STATISTICAL ANALYSIS
Values were expressed as mean±SEM. Statistical analyses were performed using SPSS software, Version 22 (IBM Corp., Armonk, NY, USA). Analysis of variance (ANOVA), followed by the LSD (least significant difference) post hoc test, was used to compare treatment groups. For the analysis of the zVAD stain, the Mann-Whitney test was applied. The number of calcified plaques was compared by Pearson’s chi-square test. Differences were considered significant at p<0.05.
Results
Rabbits (3-3.5 kg) had cholesterol levels of 1,016±88 mg/dl at the index procedure, i.e., after cholesterol feeding for 24 weeks. The baseline plasma cholesterol was equal in the three treatment groups (sham, single and double cryotherapy) in both acute and chronic conditions (Table 1). All animals survived the cryotherapy procedure, confirming the feasibility of cryotherapy. Two rabbits from the acute treatment group were excluded because plaque development was lacking (non-responders with cholesterol levels below 100 mg/dl).
APOPTOSIS
One day after treatment, both the single (3.17±1.05%, Mann-Whitney; p=0.044 vs. sham) and double (3.15±1.48%, Mann-Whitney; p=0.032 vs. sham) cryo dose increased the caspase positive area in the plaque as compared to sham (0.32±0.17%), indicating apoptosis induction (Figure 2A). In addition, TUNEL staining was present in plaques of single- and double-dose sections but not in sham-treated plaques, showing clear signs of nuclear fragmentation (Figure 2B). Four weeks after cryotherapy, apoptosis was absent, as indicated by negative zVAD (Figure 2A) and TUNEL stains (data not shown).
Figure 2. Presence of apoptosis. A) One day after single and double cryotherapy apoptotic cells were present. In chronic conditions zVAD staining was negative, indicating that caspase activity was absent. Scale bar=100 µm. B) TUNEL staining showed nuclear fragmentation after single and double cryotherapy in acute conditions. Scale bar=10 µm.

== == ==

:: Activity list ::
• A. In the cryotherapy study excerpt, which test was used to compare the number of calcified plaques?
• B. Proceed with the cryotherapy study excerpt, continuing its Results section after the Figure 2 caption.

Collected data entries
== == ==

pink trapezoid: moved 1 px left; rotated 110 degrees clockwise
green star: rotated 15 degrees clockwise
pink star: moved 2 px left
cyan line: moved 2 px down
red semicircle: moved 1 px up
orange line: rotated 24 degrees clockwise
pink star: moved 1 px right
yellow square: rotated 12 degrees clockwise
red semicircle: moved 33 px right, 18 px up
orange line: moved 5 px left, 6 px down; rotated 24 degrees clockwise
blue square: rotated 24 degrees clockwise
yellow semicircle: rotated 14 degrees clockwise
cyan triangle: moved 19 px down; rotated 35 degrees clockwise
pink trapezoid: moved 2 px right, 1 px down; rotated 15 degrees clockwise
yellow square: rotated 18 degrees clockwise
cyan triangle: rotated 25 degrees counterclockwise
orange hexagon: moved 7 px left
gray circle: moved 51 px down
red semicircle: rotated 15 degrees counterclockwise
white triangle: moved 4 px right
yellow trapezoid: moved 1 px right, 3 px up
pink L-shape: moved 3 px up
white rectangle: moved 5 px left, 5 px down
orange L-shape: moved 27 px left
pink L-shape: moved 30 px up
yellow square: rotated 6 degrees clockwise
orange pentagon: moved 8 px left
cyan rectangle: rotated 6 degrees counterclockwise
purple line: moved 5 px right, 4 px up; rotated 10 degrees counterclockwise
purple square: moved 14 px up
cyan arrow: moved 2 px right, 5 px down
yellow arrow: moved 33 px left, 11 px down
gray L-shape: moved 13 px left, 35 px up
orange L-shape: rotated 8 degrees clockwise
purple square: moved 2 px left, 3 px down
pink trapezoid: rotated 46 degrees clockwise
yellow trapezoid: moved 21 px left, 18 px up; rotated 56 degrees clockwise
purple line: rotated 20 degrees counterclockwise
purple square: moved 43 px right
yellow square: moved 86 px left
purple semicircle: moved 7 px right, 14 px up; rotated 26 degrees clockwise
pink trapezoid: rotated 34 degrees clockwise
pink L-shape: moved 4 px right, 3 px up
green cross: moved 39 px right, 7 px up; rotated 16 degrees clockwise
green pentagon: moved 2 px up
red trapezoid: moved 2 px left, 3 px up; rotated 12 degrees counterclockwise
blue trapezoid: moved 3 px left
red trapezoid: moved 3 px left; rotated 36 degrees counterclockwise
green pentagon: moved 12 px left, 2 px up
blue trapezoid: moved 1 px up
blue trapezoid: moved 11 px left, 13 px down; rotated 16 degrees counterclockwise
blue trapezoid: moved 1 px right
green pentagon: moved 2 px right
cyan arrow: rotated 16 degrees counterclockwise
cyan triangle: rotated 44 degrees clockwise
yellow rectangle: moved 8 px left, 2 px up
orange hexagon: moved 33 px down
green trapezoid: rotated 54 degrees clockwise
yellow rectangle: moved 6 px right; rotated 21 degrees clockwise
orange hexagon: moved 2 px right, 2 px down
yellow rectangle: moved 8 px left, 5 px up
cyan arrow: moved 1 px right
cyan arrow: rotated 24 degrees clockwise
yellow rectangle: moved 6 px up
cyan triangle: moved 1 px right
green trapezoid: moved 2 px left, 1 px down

== == ==

:: Responses in order ::
• A. Pearson's chi-square test.

• B.
VWF AND VCAM-1 EXPRESSION IN ENDOTHELIAL CELLS (ECs)
One day after the single or double cryo treatment, the amount of VWF-positive ECs was decreased compared to sham-treated plaques (Figure 3A, Figure 3B). The remaining ECs showed a trend towards increased VCAM-1 expression in single (14±9%) and double (20±9%) cryo-treated sections as compared to sham (8±4%, one-way ANOVA; not significant). After four weeks, the EC layer was restored (no difference with sham) (Figure 3A, Figure 3B). Moreover, VCAM-1 expression of the ECs was normalised to baseline levels (single cryo dose: 5±2%; double cryo dose: 2±1%; sham: 3±2%, one-way ANOVA; not significant).
Figure 3. VWF staining of atherosclerotic plaques. A) Photomicrographs of VWF-positive ECs. B) Quantification of histological data showed that cryotherapy resulted in a decrease in ECs, which was more pronounced after double cryo treatment (n=6-7, one-way ANOVA, post hoc LSD: *p<0.05 vs. sham). However, four weeks later the ECs were regenerated (n=8, one-way ANOVA: not significant). Scale bar=100 µm.
SMOOTH MUSCLE CELLS (SMCs)
One day after the procedure, both single- and double-dose cryotherapy resulted in a significant decrease in the amount of SMCs in the atherosclerotic plaques. Importantly, 28 days after the procedure, the SMC content in both cryo groups was fully restored (Figure 4A, Figure 4B). Four weeks after single or double cryotherapy, the thickness of the fibrous cap was increased (Figure 4C).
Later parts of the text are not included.